[Problem to work on] Can you return the lines from the one containing "# GeoTrellis GeoMesa" through the one containing "Start from a", both included, character for character?

(Saved data entries)
****

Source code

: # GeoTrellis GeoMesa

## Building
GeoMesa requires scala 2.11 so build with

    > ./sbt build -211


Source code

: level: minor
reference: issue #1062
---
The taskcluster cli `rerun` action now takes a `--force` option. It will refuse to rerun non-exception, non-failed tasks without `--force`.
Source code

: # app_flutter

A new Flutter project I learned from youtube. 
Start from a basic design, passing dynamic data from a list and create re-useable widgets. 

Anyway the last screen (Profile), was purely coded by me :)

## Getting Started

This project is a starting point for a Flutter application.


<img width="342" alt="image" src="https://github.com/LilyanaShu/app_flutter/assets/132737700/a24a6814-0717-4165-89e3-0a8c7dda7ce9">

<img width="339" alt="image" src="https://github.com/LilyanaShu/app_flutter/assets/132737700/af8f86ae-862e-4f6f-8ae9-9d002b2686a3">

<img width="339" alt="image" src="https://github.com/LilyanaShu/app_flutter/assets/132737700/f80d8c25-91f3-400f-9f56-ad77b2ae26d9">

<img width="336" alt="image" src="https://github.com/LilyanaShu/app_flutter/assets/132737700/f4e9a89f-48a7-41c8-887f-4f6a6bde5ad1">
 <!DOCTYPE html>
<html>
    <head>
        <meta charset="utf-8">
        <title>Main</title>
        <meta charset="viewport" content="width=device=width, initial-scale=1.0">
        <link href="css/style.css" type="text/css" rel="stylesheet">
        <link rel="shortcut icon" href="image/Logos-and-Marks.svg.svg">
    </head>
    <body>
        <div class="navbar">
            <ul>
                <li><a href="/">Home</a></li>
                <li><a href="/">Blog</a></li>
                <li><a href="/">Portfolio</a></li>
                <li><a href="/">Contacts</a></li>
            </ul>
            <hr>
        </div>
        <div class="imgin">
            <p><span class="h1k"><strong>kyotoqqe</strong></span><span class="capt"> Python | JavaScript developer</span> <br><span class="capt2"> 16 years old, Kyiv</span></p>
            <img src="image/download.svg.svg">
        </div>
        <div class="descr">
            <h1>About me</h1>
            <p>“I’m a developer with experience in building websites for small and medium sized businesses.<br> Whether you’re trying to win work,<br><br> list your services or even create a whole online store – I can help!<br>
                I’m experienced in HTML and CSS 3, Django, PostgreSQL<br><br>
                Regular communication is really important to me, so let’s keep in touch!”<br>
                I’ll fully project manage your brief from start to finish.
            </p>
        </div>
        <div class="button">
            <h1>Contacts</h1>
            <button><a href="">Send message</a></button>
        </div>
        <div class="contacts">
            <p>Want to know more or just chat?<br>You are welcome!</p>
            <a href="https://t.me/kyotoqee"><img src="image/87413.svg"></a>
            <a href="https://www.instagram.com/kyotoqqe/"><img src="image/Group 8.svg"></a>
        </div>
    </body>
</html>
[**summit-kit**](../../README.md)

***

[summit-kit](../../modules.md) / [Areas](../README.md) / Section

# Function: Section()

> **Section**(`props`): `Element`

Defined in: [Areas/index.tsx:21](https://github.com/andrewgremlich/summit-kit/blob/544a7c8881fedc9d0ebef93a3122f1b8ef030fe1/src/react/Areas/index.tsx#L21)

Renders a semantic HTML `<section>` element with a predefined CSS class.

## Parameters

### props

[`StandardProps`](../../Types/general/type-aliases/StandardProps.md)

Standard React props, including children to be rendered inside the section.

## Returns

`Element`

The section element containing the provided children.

****

[Task output]
: # GeoTrellis GeoMesa

## Building
GeoMesa requires scala 2.11 so build with

    > ./sbt build -211


Source code

: level: minor
reference: issue #1062
---
The taskcluster cli `rerun` action now takes a `--force` option. It will refuse to rerun non-exception, non-failed tasks without `--force`.
Source code

: # app_flutter

A new Flutter project I learned from youtube. 
Start from a basic design, passing dynamic data from a list and create re-useable widgets. 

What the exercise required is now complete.